An "is a" argument is only valid of something has some attribute that "requires" a new class.

e.g.
class Person(object):
	def __init__(self, lastName, firstName, age): 
		self.lastName, self.firstName, self.age = lastName, firstName, age
		
	def getLastName(self): return self.lastName
	def getFirstName(self): return self.firstName
	def getFullName(self): return self.lastName + ", " + self.firstName
	def getAge(self): return self.age
		
class Employee(Person):
	def __init__(self, lastName, firstName, age, hourlyWage): 
		Person.__init__(self, lastName, firstName, age)
		self.hourlyWage = hourlyWage
		
	def getHourlWage(self):
		return self.hourlyWage

	def getOvertime(self, hours):
		return (self.hourlyWage * 1.5) * hours

class Supervisor(Employee):
	def __init__(self, lastName, firstName, age, hourlyWage): 
		Employee.__init__(self, lastName, firstName, age, hourlyWage)

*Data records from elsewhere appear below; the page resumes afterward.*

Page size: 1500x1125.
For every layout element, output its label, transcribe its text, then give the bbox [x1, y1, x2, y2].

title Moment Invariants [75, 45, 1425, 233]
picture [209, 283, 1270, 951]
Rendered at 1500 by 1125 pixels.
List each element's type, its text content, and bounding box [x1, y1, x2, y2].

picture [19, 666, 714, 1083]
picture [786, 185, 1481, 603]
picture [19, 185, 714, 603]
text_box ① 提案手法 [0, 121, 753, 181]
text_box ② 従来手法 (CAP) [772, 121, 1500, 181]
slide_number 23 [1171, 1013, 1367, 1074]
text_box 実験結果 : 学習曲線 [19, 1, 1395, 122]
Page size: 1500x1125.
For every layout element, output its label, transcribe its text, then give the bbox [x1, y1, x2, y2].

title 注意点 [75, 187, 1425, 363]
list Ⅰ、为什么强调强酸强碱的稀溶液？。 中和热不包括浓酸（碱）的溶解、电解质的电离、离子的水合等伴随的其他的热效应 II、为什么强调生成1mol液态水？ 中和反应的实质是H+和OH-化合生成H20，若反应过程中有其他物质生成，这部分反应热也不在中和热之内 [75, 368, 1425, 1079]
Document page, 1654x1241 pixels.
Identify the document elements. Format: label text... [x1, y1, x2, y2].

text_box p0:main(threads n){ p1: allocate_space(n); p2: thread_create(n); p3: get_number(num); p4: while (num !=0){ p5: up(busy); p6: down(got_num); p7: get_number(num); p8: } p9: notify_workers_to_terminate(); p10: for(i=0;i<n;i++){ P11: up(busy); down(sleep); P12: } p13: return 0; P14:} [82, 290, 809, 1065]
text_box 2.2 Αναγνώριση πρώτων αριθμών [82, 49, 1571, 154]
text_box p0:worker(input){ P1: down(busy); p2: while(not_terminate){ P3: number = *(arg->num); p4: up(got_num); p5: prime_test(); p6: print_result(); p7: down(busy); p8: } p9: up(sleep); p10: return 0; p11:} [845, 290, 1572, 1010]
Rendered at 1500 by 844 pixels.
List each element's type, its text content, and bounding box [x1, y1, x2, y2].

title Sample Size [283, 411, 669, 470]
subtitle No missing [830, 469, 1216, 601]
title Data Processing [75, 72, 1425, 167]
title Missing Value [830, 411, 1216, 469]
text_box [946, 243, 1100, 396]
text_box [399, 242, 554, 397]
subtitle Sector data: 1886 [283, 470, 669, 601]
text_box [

	def getOvertime(self, hours):
		return self.hourlyWage * hours



Here you have a classic example of inheritance. Person is basic. Employee "is a" Person, but they also have an hourly wage. Additionally, they have some extra methods related to that. Supervisor is an Employee, but one of their Employee methods is different. These are the two fundamental reasons for inheritance; extra data or differing behavior. If you have neither of those, question the need for the class.